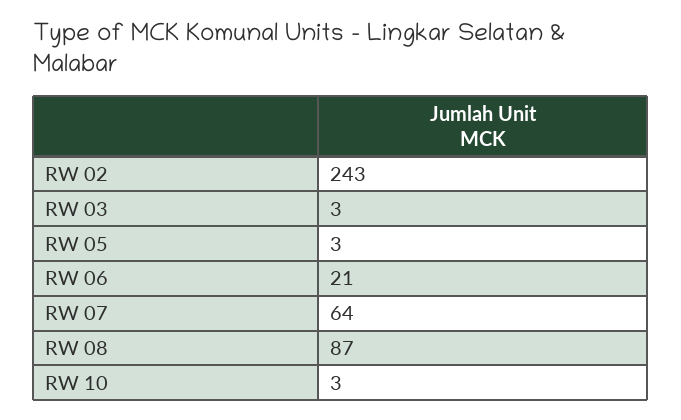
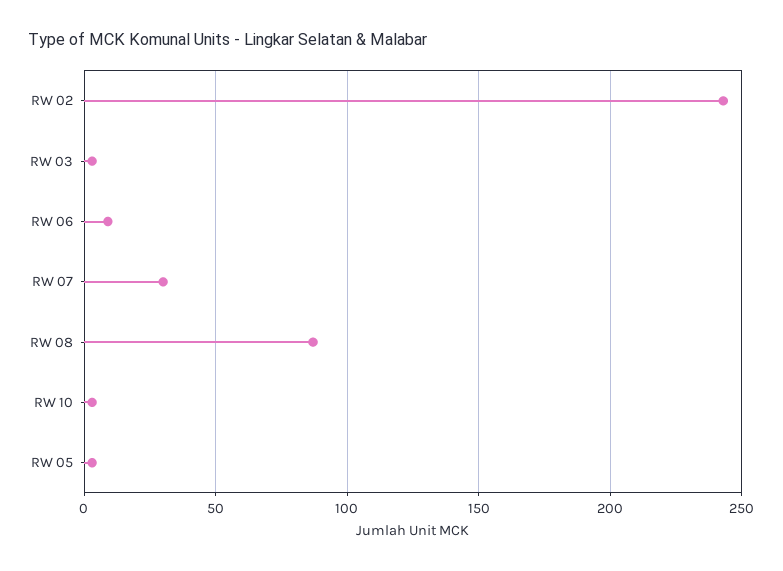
RW 06: 21 -> 10
RW 07: 64 -> 30

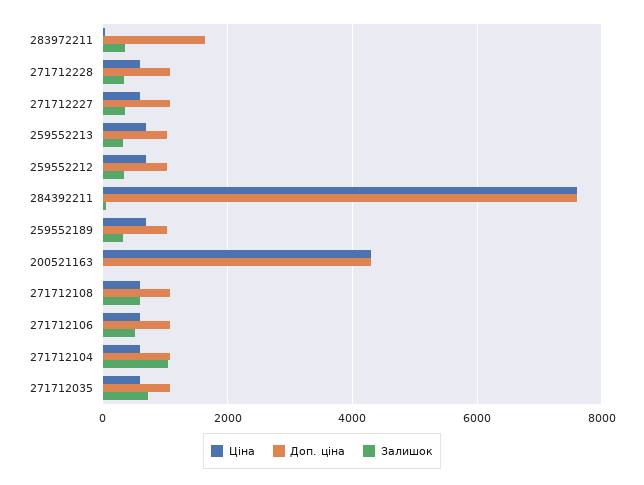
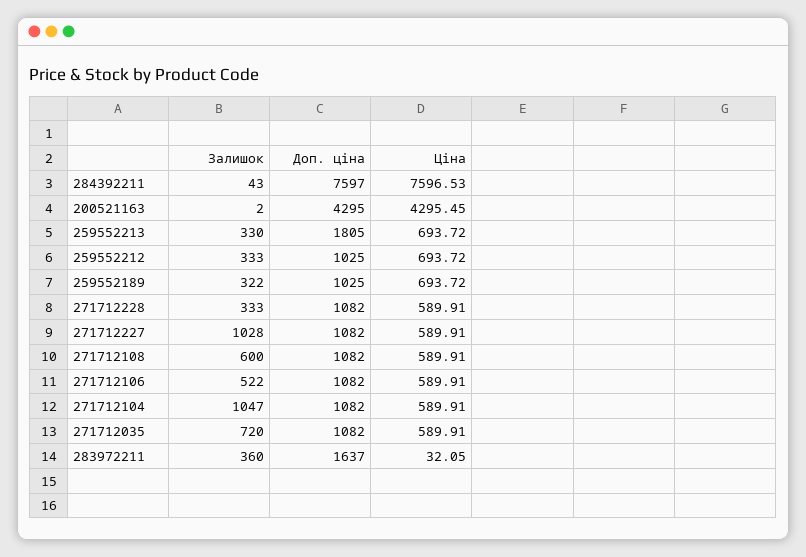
Залишок, 271712227: 400 -> 1028
Доп. ціна, 259552213: 1000 -> 1805

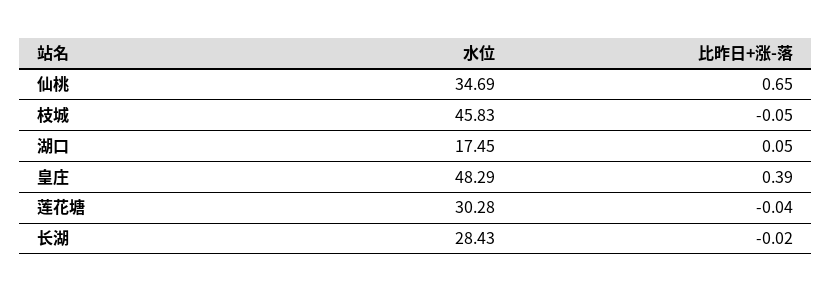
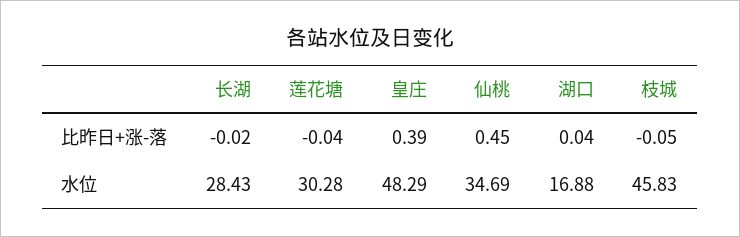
比昨日+涨-落, 仙桃: 0.65 -> 0.45
水位, 湖口: 17.45 -> 16.88
比昨日+涨-落, 湖口: 0.05 -> 0.04

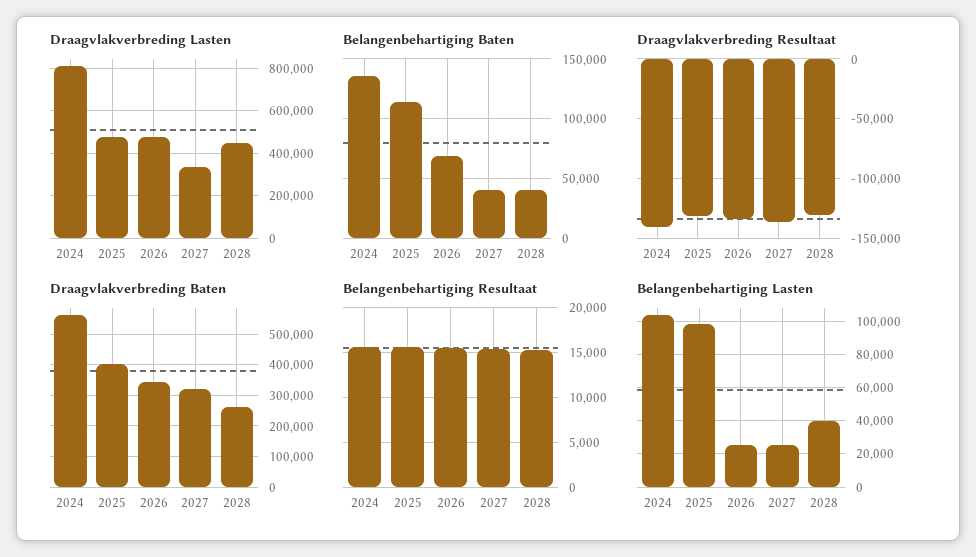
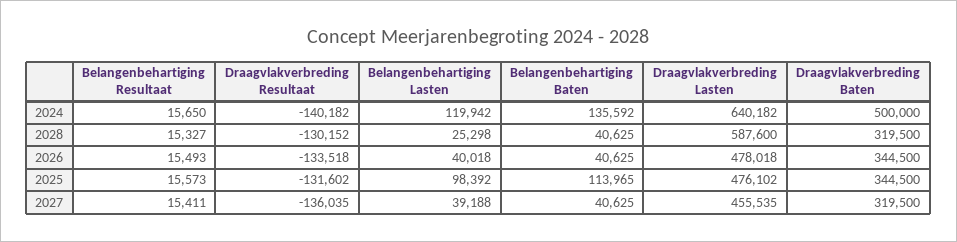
Draagvlakverbreding Lasten, 2024: 800000 -> 640182
Draagvlakverbreding Lasten, 2027: 350000 -> 455535
Draagvlakverbreding Lasten, 2028: 450000 -> 587600
Belangenbehartiging Baten, 2026: 70000 -> 40625
Draagvlakverbreding Baten, 2024: 560000 -> 500000
Draagvlakverbreding Baten, 2025: 400000 -> 344500
Draagvlakverbreding Baten, 2028: 260000 -> 319500
Belangenbehartiging Lasten, 2024: 105000 -> 119942
Belangenbehartiging Lasten, 2026: 25000 -> 40018
Belangenbehartiging Lasten, 2027: 25000 -> 39188
Belangenbehartiging Lasten, 2028: 40000 -> 25298

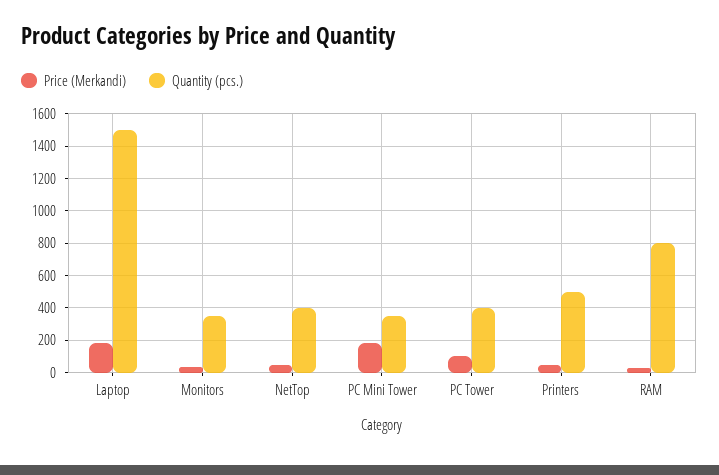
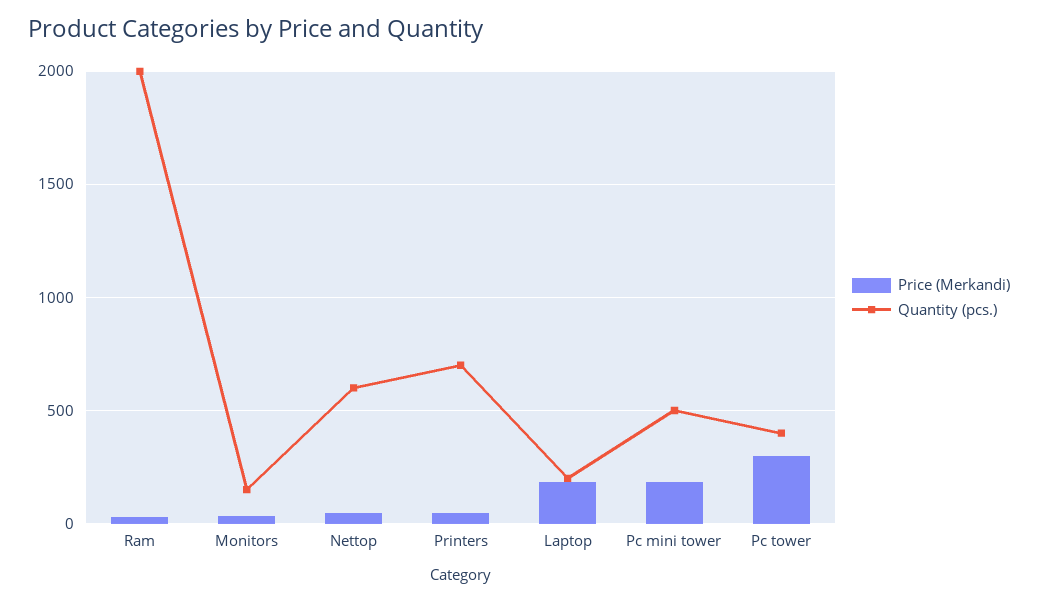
Quantity (pcs.), Laptop: 1500 -> 200
Quantity (pcs.), Monitors: 350 -> 150
Quantity (pcs.), NetTop: 400 -> 600
Quantity (pcs.), PC Mini Tower: 350 -> 500
Price (Merkandi), PC Tower: 100 -> 300
Quantity (pcs.), Printers: 500 -> 700
Quantity (pcs.), RAM: 800 -> 2000

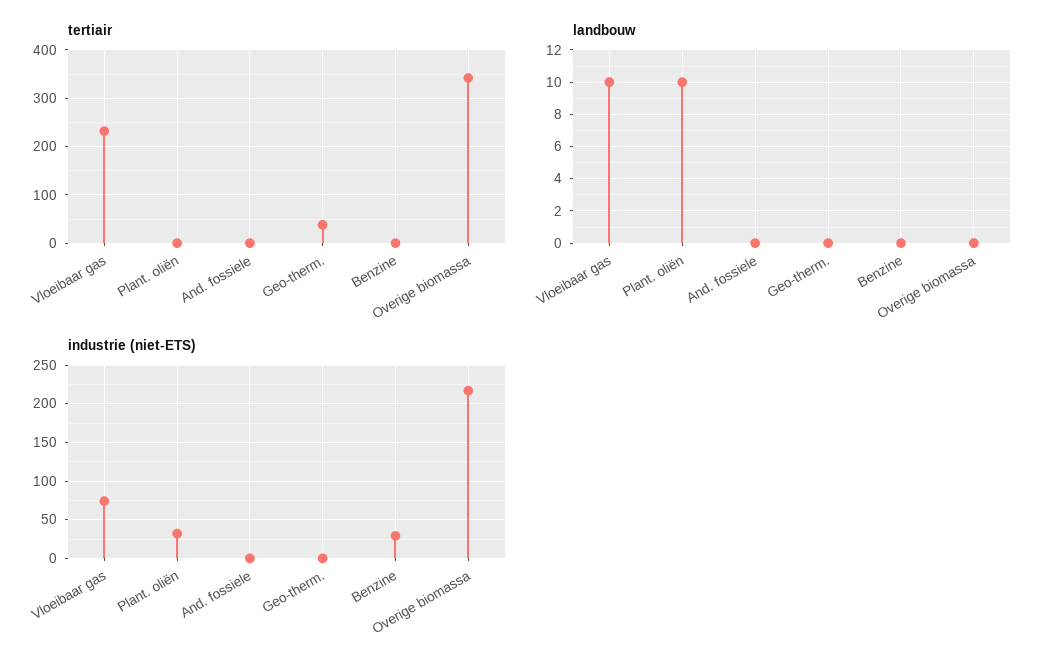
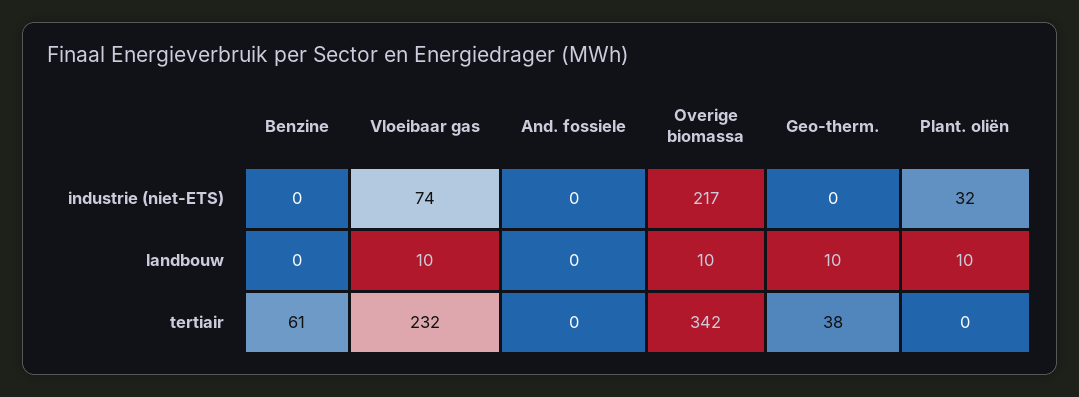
tertiair, Benzine: 0 -> 61
landbouw, Geo-therm.: 0 -> 10
landbouw, Overige biomassa: 0 -> 10
industrie (niet-ETS), Benzine: 30 -> 0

----------

| INSTRUCTIONS FOR THE TASK |
Where does the word "Benzine" appear in the listing? List each line that holds it.

| SOLUTION BELOW |
tertiair, Benzine: 0 -> 61
industrie (niet-ETS), Benzine: 30 -> 0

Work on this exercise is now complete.